I did not make any claims about the requirements . But a 30-year fixed rate loan is actually incredibly risky, and before the government of the Western world decided to create subsidized home ownership they largely did not exist. This is because a 30-year term subjects the lender to incredible risks. A hundred years ago a lot of loans were very short in duration and had very high downpayment requirements.

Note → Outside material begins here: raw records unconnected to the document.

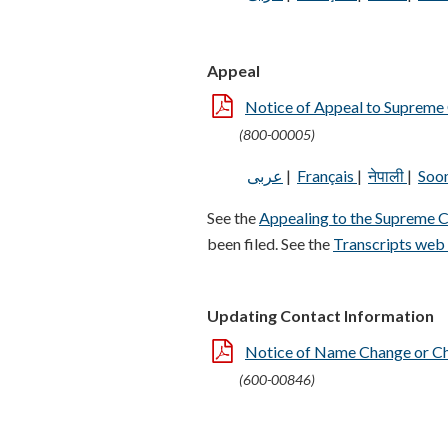
Appeal
Notice of Appeal to Supreme
(800-00005)
عربى
|
Français
|
नेपाली
|
Soo
See the
Appealing to the Supreme 
been filed. See the
Transcripts web
Updating Contact Information
Notice of Name Change or C
(600-00846)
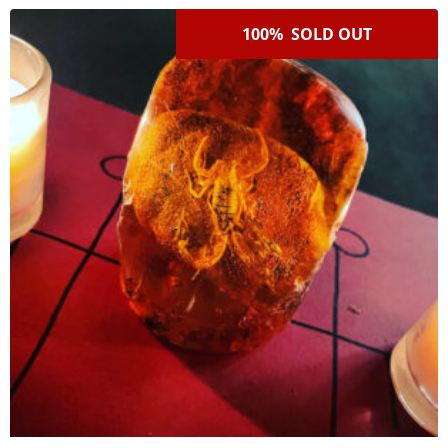
100% SOLD OUT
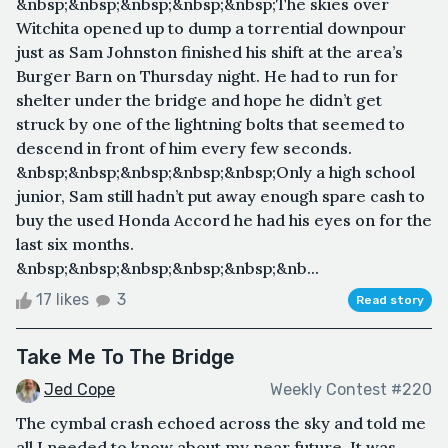
&nbsp;&nbsp;&nbsp;&nbsp;&nbsp;The skies over
Witchita opened up to dump a torrential downpour
just as Sam Johnston finished his shift at the area’s
Burger Barn on Thursday night. He had to run for
shelter under the bridge and hope he didn’t get
struck by one of the lightning bolts that seemed to
descend in front of him every few seconds.
&nbsp;&nbsp;&nbsp;&nbsp;&nbsp;Only a high school
junior, Sam still hadn’t put away enough spare cash to
buy the used Honda Accord he had his eyes on for the
last six months.
&nbsp;&nbsp;&nbsp;&nbsp;&nbsp;&nb...
17 likes
3
Read story
Take Me To The Bridge
Jed Cope
Weekly Contest #220
The cymbal crash echoed across the sky and told me
all I needed to know about my near future. It was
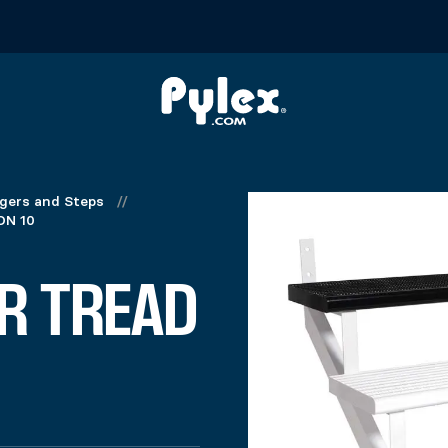
ngers and Steps
//
ON 10
R TREAD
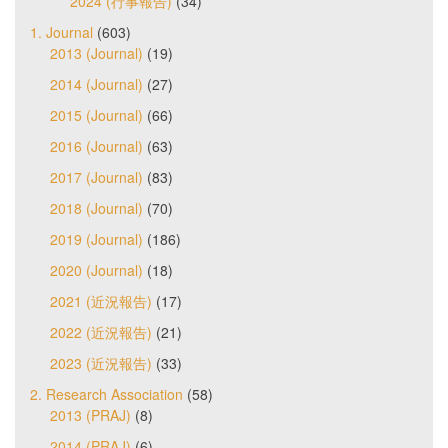
2024 (行事報告)
(34)
1. Journal
(603)
2013 (Journal)
(19)
2014 (Journal)
(27)
2015 (Journal)
(66)
2016 (Journal)
(63)
2017 (Journal)
(83)
2018 (Journal)
(70)
2019 (Journal)
(186)
2020 (Journal)
(18)
2021 (近況報告)
(17)
2022 (近況報告)
(21)
2023 (近況報告)
(33)
2. Research Association
(58)
2013 (PRAJ)
(8)
2014 (PRAJ)
(6)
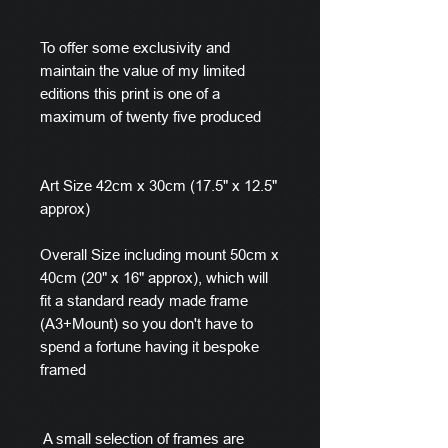
To offer some exclusivity and
maintain the value of my limited
editions this print is one of a
maximum of twenty five produced
Art Size 42cm x 30cm (17.5" x 12.5"
approx)
Overall Size including mount 50cm x
40cm (20" x 16" approx), which will
fit a standard ready made frame
(A3+Mount) so you don't have to
spend a fortune having it bespoke
framed
A small selection of frames are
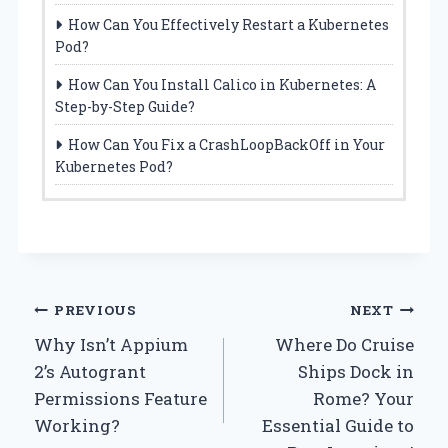
How Can You Effectively Restart a Kubernetes
Pod?
How Can You Install Calico in Kubernetes: A
Step-by-Step Guide?
How Can You Fix a CrashLoopBackOff in Your
Kubernetes Pod?
Post
PREVIOUS
NEXT
Why Isn’t Appium
Where Do Cruise
navigation
2’s Autogrant
Ships Dock in
Permissions Feature
Rome? Your
Working?
Essential Guide to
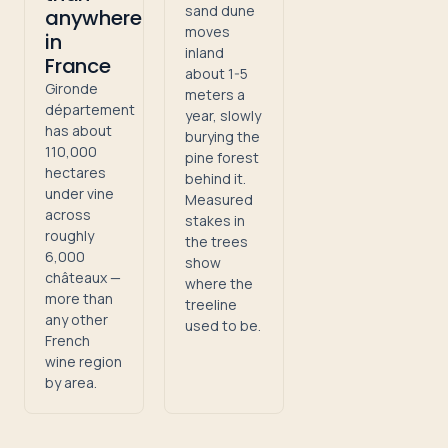
sand dune
anywhere
moves
in
inland
France
about 1-5
Gironde
meters a
département
year, slowly
has about
burying the
110,000
pine forest
hectares
behind it.
under vine
Measured
across
stakes in
roughly
the trees
6,000
show
châteaux —
where the
more than
treeline
any other
used to be.
French
wine region
by area.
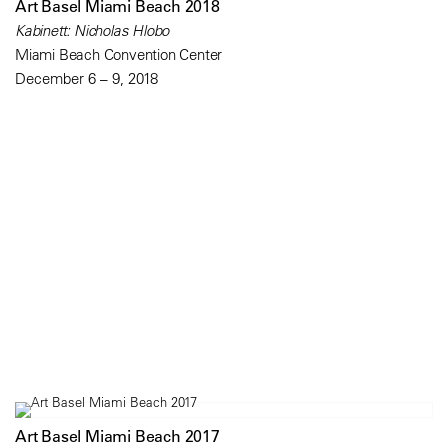
Art Basel Miami Beach 2018
Kabinett: Nicholas Hlobo
Miami Beach Convention Center
December 6 – 9, 2018
Art Basel Miami Beach 2017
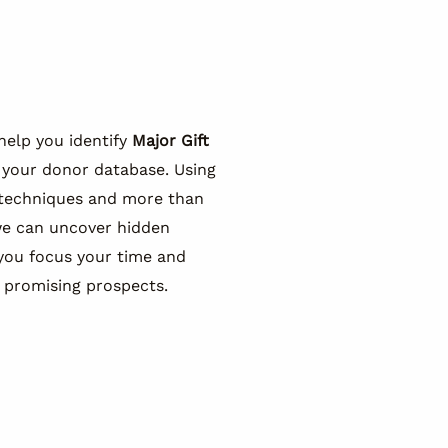
help you identify
Major Gift
 your donor database. Using
 techniques and more than
we can uncover hidden
you focus your time and
 promising prospects.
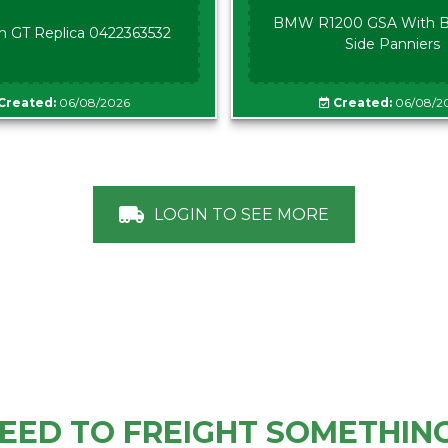
BMW R1200 GSA With B
n GT Replica 0422363532
Side Panniers
Created:
06/08/2026
Created:
06/08/2
LOGIN TO SEE MORE
EED TO FREIGHT SOMETHIN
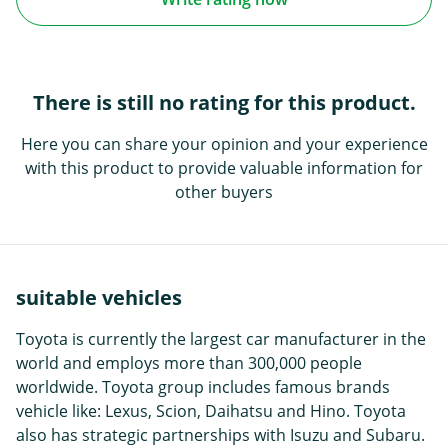
There is still no rating for this product.
Here you can share your opinion and your experience
with this product to provide valuable information for
other buyers
suitable vehicles
Toyota is currently the largest car manufacturer in the
world and employs more than 300,000 people
worldwide. Toyota group includes famous brands
vehicle like: Lexus, Scion, Daihatsu and Hino. Toyota
also has strategic partnerships with Isuzu and Subaru.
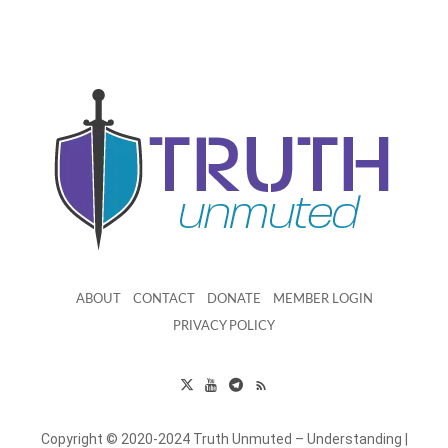
ABOUT
CONTACT
DONATE
MEMBER LOGIN
PRIVACY POLICY
Copyright © 2020-2024 Truth Unmuted – Understanding |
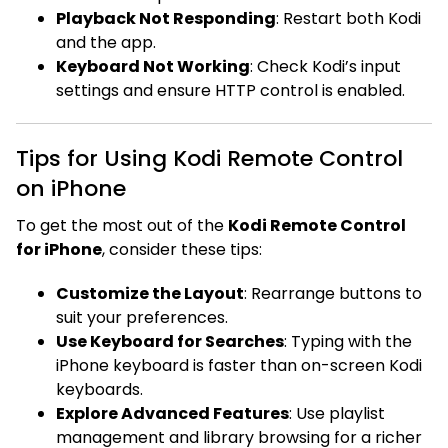
Playback Not Responding
: Restart both Kodi
and the app.
Keyboard Not Working
: Check Kodi’s input
settings and ensure HTTP control is enabled.
Tips for Using Kodi Remote Control
on iPhone
To get the most out of the
Kodi Remote Control
for iPhone
, consider these tips:
Customize the Layout
: Rearrange buttons to
suit your preferences.
Use Keyboard for Searches
: Typing with the
iPhone keyboard is faster than on-screen Kodi
keyboards.
Explore Advanced Features
: Use playlist
management and library browsing for a richer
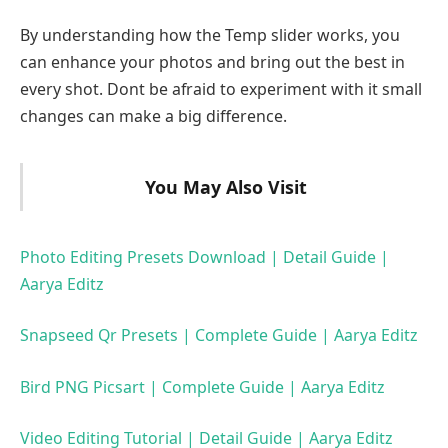
By understanding how the Temp slider works, you
can enhance your photos and bring out the best in
every shot. Dont be afraid to experiment with it small
changes can make a big difference.
You May Also Visit
Photo Editing Presets Download | Detail Guide |
Aarya Editz
Snapseed Qr Presets | Complete Guide | Aarya Editz
Bird PNG Picsart | Complete Guide | Aarya Editz
Video Editing Tutorial | Detail Guide | Aarya Editz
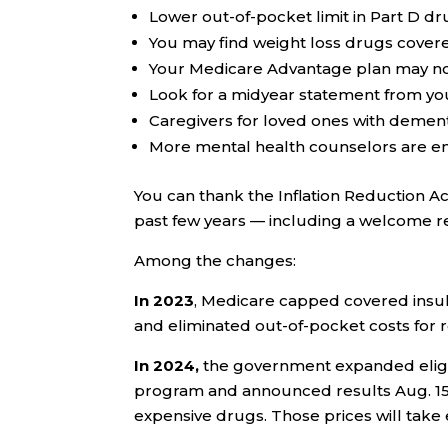
Lower out-of-pocket limit in Part D dr
You may find weight loss drugs covere
Your Medicare Advantage plan may no
Look for a midyear statement from yo
Caregivers for loved ones with dementi
More mental health counselors are en
You can thank the Inflation Reduction Ac
past few years — including a welcome re
Among the changes:
In 2023
, Medicare capped covered insuli
and eliminated out-of-pocket costs fo
In 2024,
the government expanded eligibi
program and announced results Aug. 15 o
expensive drugs. Those prices will take e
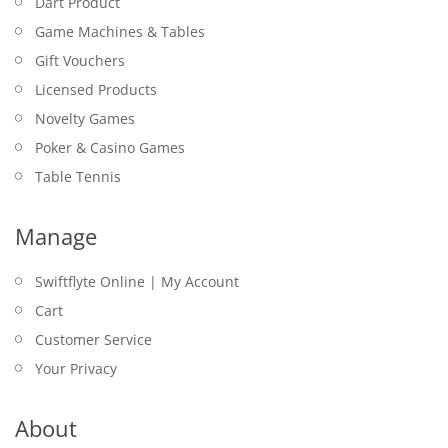
Dart Product
Game Machines & Tables
Gift Vouchers
Licensed Products
Novelty Games
Poker & Casino Games
Table Tennis
Manage
Swiftflyte Online | My Account
Cart
Customer Service
Your Privacy
About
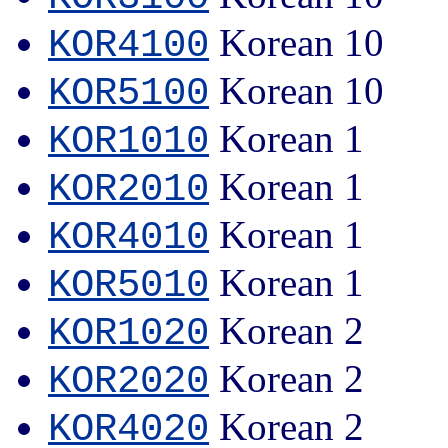
Korean 10
KOR4100
Korean 10
KOR5100
Korean 1
KOR1010
Korean 1
KOR2010
Korean 1
KOR4010
Korean 1
KOR5010
Korean 2
KOR1020
Korean 2
KOR2020
Korean 2
KOR4020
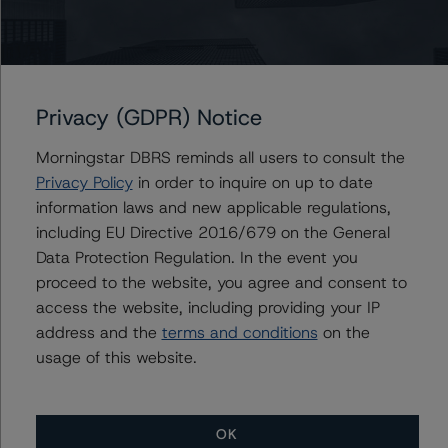
Peter Wideman
Senior Vice President - North American
CMBS Ratings, Surveillance
+(1) 416 597 7466
peter.wideman@morningstar.com
Privacy (GDPR) Notice
Morningstar DBRS reminds all users to consult the
Privacy Policy
in order to inquire on up to date
information laws and new applicable regulations,
Further Inquiries
including EU Directive 2016/679 on the General
Data Protection Regulation. In the event you
To speak to members of our Business Development or
proceed to the website, you agree and consent to
Media Relations teams, please click
here
for more
information.
access the website, including providing your IP
address and the
terms and conditions
on the
usage of this website.
OK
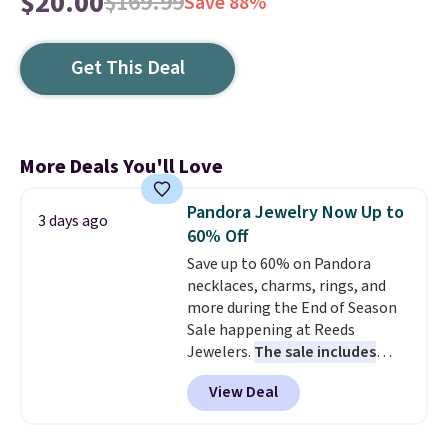
$20.00
$169.99
Save 88%
Get This Deal
More Deals You'll Love
Pandora Jewelry Now Up to
3 days ago
60% Off
Save up to 60% on Pandora
necklaces, charms, rings, and
more during the End of Season
Sale happening at Reeds
Jewelers.
The sale includes
more than 150 pieces, with
View Deal
prices starting at $12.
Check
out these Freshwater Cultured
Pearl & Beads Hoop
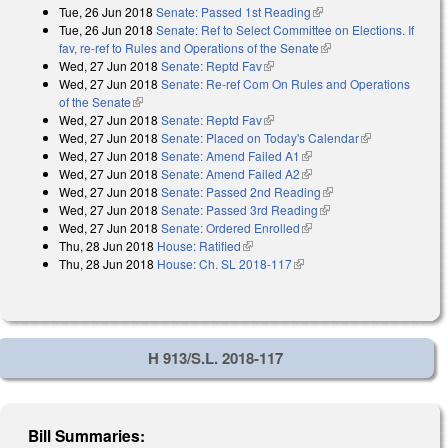
Tue, 26 Jun 2018
Senate: Passed 1st Reading
(link is external)
Tue, 26 Jun 2018
Senate: Ref to Select Committee on Elections. If
fav, re-ref to Rules and Operations of the Senate
(link is external)
Wed, 27 Jun 2018
Senate: Reptd Fav
(link is external)
Wed, 27 Jun 2018
Senate: Re-ref Com On Rules and Operations
of the Senate
(link is external)
Wed, 27 Jun 2018
Senate: Reptd Fav
(link is external)
Wed, 27 Jun 2018
Senate: Placed on Today's Calendar
(link is
Wed, 27 Jun 2018
Senate: Amend Failed A1
(link is external)
external)
Wed, 27 Jun 2018
Senate: Amend Failed A2
(link is external)
Wed, 27 Jun 2018
Senate: Passed 2nd Reading
(link is external)
Wed, 27 Jun 2018
Senate: Passed 3rd Reading
(link is external)
Wed, 27 Jun 2018
Senate: Ordered Enrolled
(link is external)
Thu, 28 Jun 2018
House: Ratified
(link is external)
Thu, 28 Jun 2018
House: Ch. SL 2018-117
(link is external)
H 913/S.L. 2018-117
Bill Summaries:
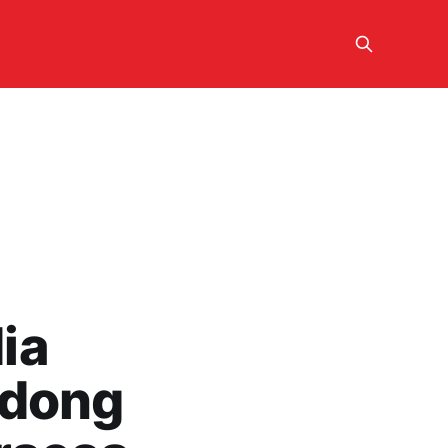
ia
udong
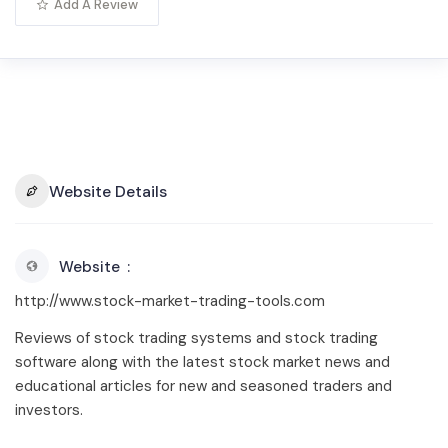
Add A Review
Website Details
Website
http://www.stock-market-trading-tools.com
Reviews of stock trading systems and stock trading
software along with the latest stock market news and
educational articles for new and seasoned traders and
investors.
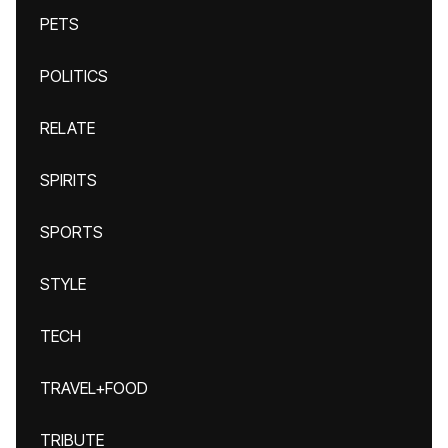
PETS
POLITICS
RELATE
SPIRITS
SPORTS
STYLE
TECH
TRAVEL+FOOD
TRIBUTE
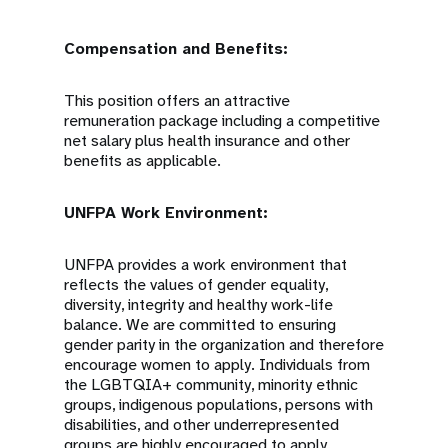
Compensation and Benefits:
This position offers an attractive
remuneration package including a competitive
net salary plus health insurance and other
benefits as applicable.
UNFPA Work Environment:
UNFPA provides a work environment that
reflects the values of gender equality,
diversity, integrity and healthy work-life
balance. We are committed to ensuring
gender parity in the organization and therefore
encourage women to apply. Individuals from
the LGBTQIA+ community, minority ethnic
groups, indigenous populations, persons with
disabilities, and other underrepresented
groups are highly encouraged to apply.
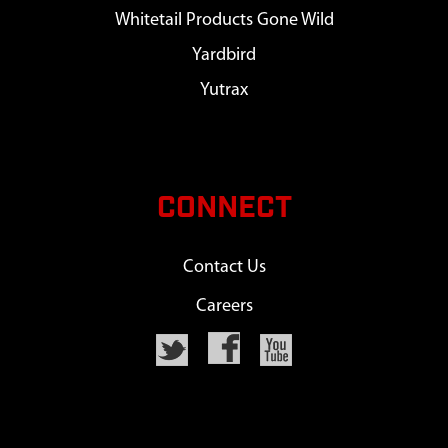
Whitetail Products Gone Wild
Yardbird
Yutrax
CONNECT
Contact Us
Careers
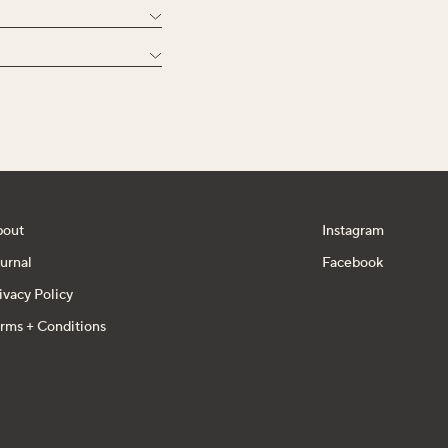
bout
Instagram
urnal
Facebook
ivacy Policy
rms + Conditions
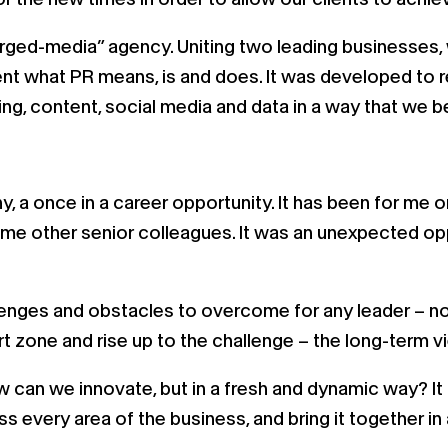
ged-media” agency. Uniting two leading businesses,
nvent what PR means, is and does. It was developed t
ng, content, social media and data in a way that we be
y, a once in a career opportunity. It has been for me 
e other senior colleagues. It was an unexpected oppor
allenges and obstacles to overcome for any leader – n
 zone and rise up to the challenge – the long-term vi
ow can we innovate, but in a fresh and dynamic way? It 
 every area of the business, and bring it together i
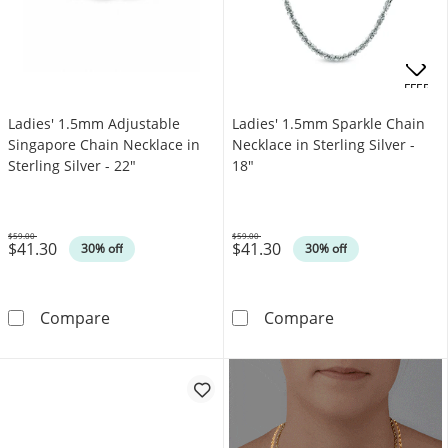
.
OFFERS
Ladies' 1.5mm Adjustable
Ladies' 1.5mm Sparkle Chain
Singapore Chain Necklace in
Necklace in Sterling Silver -
Sterling Silver - 22"
18"
$59.00
$59.00
$41.30
$41.30
Was
Was
30% off
30% off
Ladies' 1.5mm Adjustable Singapore Chain Nec
Ladies' 1.5mm S
Compare
Compare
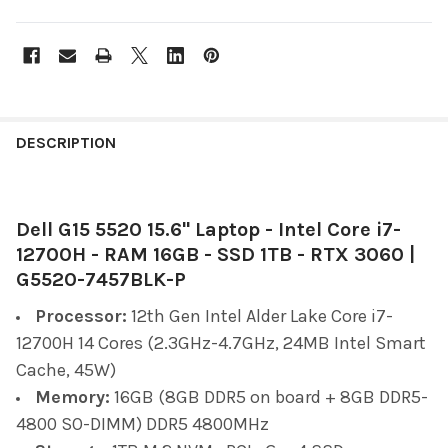
FREQUENTLY
BOUGHT
DESCRIPTION
TOGETHER:
Dell G15 5520 15.6" Laptop - Intel Core i7-
SELECT
ALL
12700H - RAM 16GB - SSD 1TB - RTX 3060 |
G5520-7457BLK-P
ADD
SELECTED
Processor:
12th Gen Intel Alder Lake Core i7-
TO CART
12700H 14 Cores (2.3GHz-4.7GHz, 24MB Intel Smart
Cache, 45W)
Memory:
16GB (8GB DDR5 on board + 8GB DDR5-
4800 SO-DIMM) DDR5 4800MHz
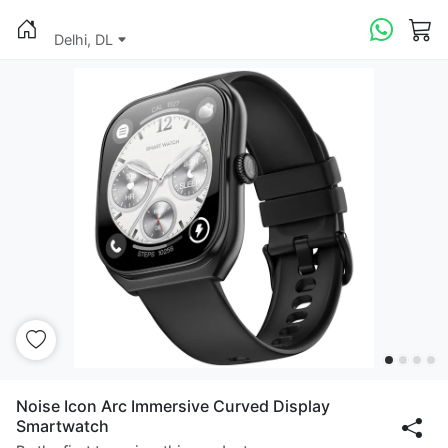
Delhi, DL
Noise Icon Arc Immersive Curved Display
Smartwatch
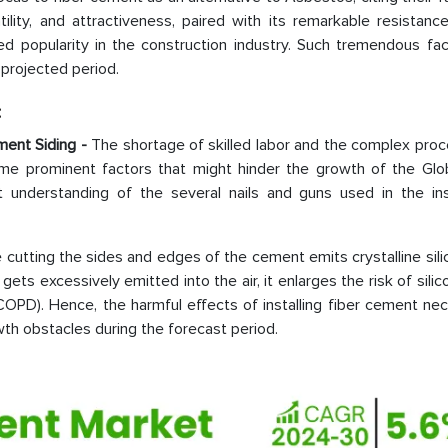
tility, and attractiveness, paired with its remarkable resistance
ed popularity in the construction industry. Such tremendous fac
 projected period.
:
ement Siding -
The shortage of skilled labor and the complex proc
me prominent factors that might hinder the growth of the Glob
understanding of the several nails and guns used in the inst
e cutting the sides and edges of the cement emits crystalline sili
gets excessively emitted into the air, it enlarges the risk of silico
COPD). Hence, the harmful effects of installing fiber cement ne
wth obstacles during the forecast period.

It’s Federal intervention and creation of an artificial mortgage economy that has allowed people to buy homes with 5% down and pay it off over 30 years time. A truly free market would not offer such products to the majority of consumers.
Well mortgage backed securities from Fannie and GNMA were both implicitly and explicitly (respectively) guaranteed by the government, their MBSes represented a huge share of the market, and caused perverse pricing/risk assessments of the MBS market at large.
But it’s not a “50/50 national race”. While the RCP average was about 5 points a couple weeks ago, it’s been drifting since super Tuesday and is now at +11 for Clinton. In no reality was Clinton “supposed” to lose Michigan, only this hypothetical reality that nobody thought we lived in… until maybe yesterday.
So let me restart–Michigan was an upset. When I said “Sanders was supposed to win Michigan” (or whatever it was I said), I mean that according to the FiveThirtyEight 50/50 scorecard, Clinton was assumed to lose there by 4 delegates. That scorecard is just a demographically weighted path for both candidates to get 2025.5 delegates. So what I’m saying here is “if Sanders is running a competitive campaign with Clinton he’s supposed to walk away with net 4 delegates here, based on the demographic projections.”
I think people are for some weird reason reading too much into what I said–that scorecard isn’t represented by me as “predictive”, it’s benchmark of the candidates versus one hypothetical “path to the nomination.” It’s just one of many possible paths to the nomination, but one that is based on demographic estimates (as opposed to say, randomly selecting delegate numbers from the 56 races to come up with 2025.5 for each candidate.)
Exactly what risks are those? For the first half of the life of the loan the lender is getting mostly interest up front. If the borrower defaults on the loan, the lender gets the property. (Yes, I realize that banks don’t want to deal with the costs of selling that property and maintaining it in the interim, but in general they’re extremely low compared to the size of the loan.) And the longer the borrower goes before he/she defaults on the loan, the more money the lender makes. In short, if it didn’t make good financial sense to make those loans, banks would not make them, regardless of the backing of the government. Period.
30-year fixed loans made the American dream of home ownership possible for generations of people. In no way were they a bad thing. You could argue otherwise now, since it’s getting more and more difficult for the average person to buy a home, but overall its benefits have far outweighed its shortcomings.
It was the variations that lenders came up with to make even more money that caused the real trouble. ARMs and reverse mortgages were the culprits, not 30-year fixed. For some people these types of loans make sense, but mostly they were damaging to the borrower and simply sold to them by money-hungry banks and brokers.
I’m also curious where you got the idea that it was the government guaranteeing MBS’s. It was insurance companies in the main, primarily (and famously) AIG. The trigger for the entire domino effect was when they stopped offering credit default swaps after Lehman Brothers failed.
You can criticize the government for a lot of things, but in this case the only thing it was guilty of was lack of oversight.
What are you talking about? Ginnie Maes have full faith and credit of the United States, Fannie Mae MBS had an “implicit” government backing. The “idea” is based on reality.